The attraction was mutual. “The shul presents a challenge, which I am always up for. I also feel committed to keeping a shul that has existed for so many years going. Continuity is powerful,” she said.

 

Devra Zabot, Richard’s daughter and events chair of the shul’s museum, described the extensive vetting process Rabbi Kagedan received before the synagogue board offered the ultimate vote of confidence. “Given that the board members are all over the age of 70 and mostly male, this was a heavily discussed decision,” she said.

 

In the ten months she has been at the spiritual helm, Rabbi Kagedan has been busy learning the ropes and making connections with the greater Jewish and local Chelsea communities.

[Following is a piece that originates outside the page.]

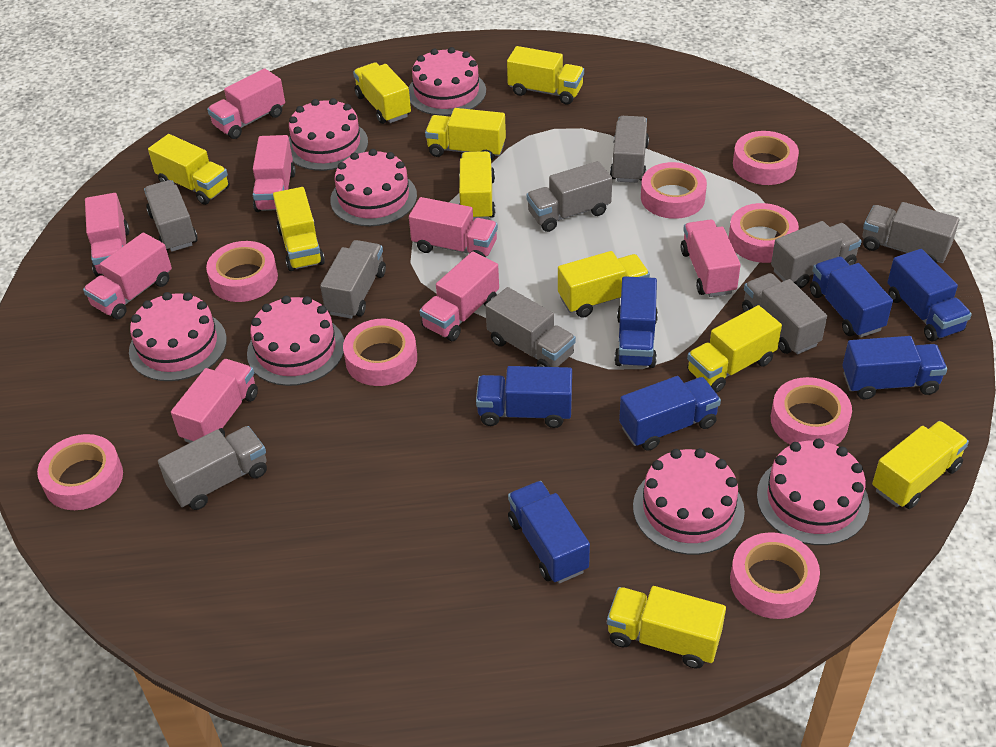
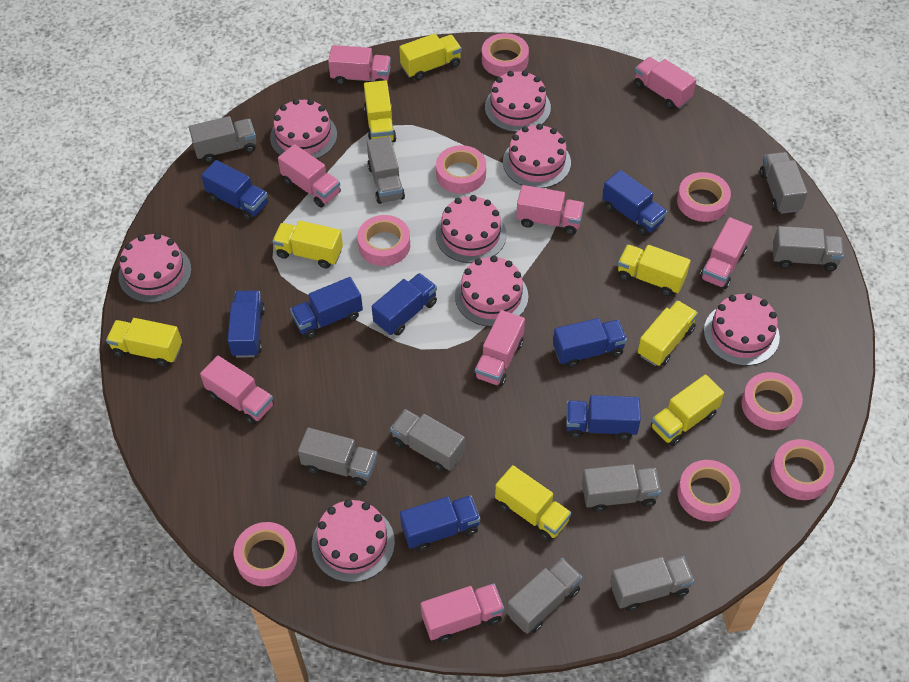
blue truck: [476,366,572,428] [508,481,590,584] [614,276,658,368] [619,376,721,451] [810,256,893,337] [842,336,947,399] [887,249,972,341] = 7 -> [201,160,268,220] [227,290,265,358] [290,277,363,339] [372,273,437,336] [400,495,480,551] [553,318,627,368] [566,395,641,440] [602,170,667,236] = 8
pink cake: [129,292,227,381] [247,296,344,386] [289,98,368,171] [330,149,417,226] [409,47,486,116] [633,448,745,555] [757,439,870,545] = 7 -> [119,233,191,303] [270,99,337,159] [312,499,395,582] [436,195,506,263] [455,256,528,327] [485,71,551,132] [503,124,571,188] [704,293,780,366] = 8
yellow truck: [148,134,230,205] [273,187,325,271] [353,62,411,124] [425,108,506,161] [459,151,495,221] [507,46,584,104] [558,251,650,318] [607,586,726,668] [687,305,782,393] [872,421,969,509] = 10 -> [106,318,182,367] [272,220,343,269] [364,80,396,142] [399,33,462,80] [495,465,571,541] [618,244,690,296] [638,300,698,366] [651,374,724,446] = 8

Almost immediately upon arrival, she led the High Holiday services and organized a Chanukah celebration with a klezmer band that attracted over 150 people, including Zahava Stern, a new young member.

 

“I met a lot of people who grew up in Chelsea and were bar or bat mitzvah-ed in this shul, but have since moved out to Sharon or Brookline. They were so excited to come back and see an active community in a place they hold so dear to their heart,” she said.

 

Stern also noted that Chelsea’s location attracts families from the North Shore, East Boston, Cambridge and Somerville. “It’s a secret gem right in the middle of the action,” she said.

 

The Walnut Street Synagogue offers monthly Shabbat and holiday services, classes on a variety of Jewish topics and holidays, and pastoral counseling and services. Rabbi Kagedan is the founding member of the Chelsea Interfaith Council and has met with the City Manager and other non-profit organizations about partnerships and integrating the shul with the Chelsea community.

 

The shul is supported by its board and members and by the Chelsea community at large, including citizens, city councilors and non-profit organizations. There are 120 members, and it operates as a fully Orthodox shul, with a mechitza on Shabbat and during high holidays services. The Jewish Chelsea Home generously opens its doors to the Rabbi and her family and guests to stay over on Shabbat.

 

Somehow, Rabbi Kagedan also finds time to serve on several professional and religious boards. “My peers have been largely supportive and open. Once people meet me and get to know me and see or experience the work I am doing, there is less anxiety and hype about being a woman Orthodox rabbi and people see me as just simply an Orthodox rabbi,” she said.

 

For now, Chelsea and the Walnut Street Synagogue are her prime focus. “Chelsea was at one time a real center of Jewish life in the region. My priority is to get Chelsea back on the radar of Jews in Massachusetts and to let people know the Walnut Street Synagogue is operational,” she said.

 

This is music to Richard Zabot’s ears. He remembers as a child when all 1,109 seats would be occupied during the High Holidays. “The shul hasn’t lost any of its charm or awe. We’re inviting 900 new people to join us this Yom Tov and be part of the preservation of the future,” he said.